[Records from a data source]
*** Begin section ***
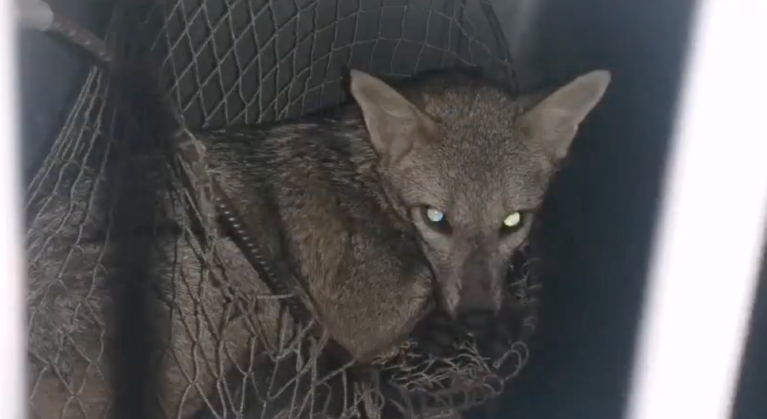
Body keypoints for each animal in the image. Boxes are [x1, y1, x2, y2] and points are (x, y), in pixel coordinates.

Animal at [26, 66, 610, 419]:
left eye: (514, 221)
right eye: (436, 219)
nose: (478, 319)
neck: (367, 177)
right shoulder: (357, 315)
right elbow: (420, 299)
*** End section ***
*** Begin section ***
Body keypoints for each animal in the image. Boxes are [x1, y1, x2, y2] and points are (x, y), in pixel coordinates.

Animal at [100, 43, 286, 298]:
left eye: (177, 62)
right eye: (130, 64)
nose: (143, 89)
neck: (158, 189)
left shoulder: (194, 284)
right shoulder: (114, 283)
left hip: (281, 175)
*** End section ***
What the task asks:
In the entries above, the lines from the one bearing "right eye: (130, 64)" up to and including the one bearing "left hip: (281, 175)" should be transcribed exactly; no other line is wanted.

Expected output:
right eye: (130, 64)
nose: (143, 89)
neck: (158, 189)
left shoulder: (194, 284)
right shoulder: (114, 283)
left hip: (281, 175)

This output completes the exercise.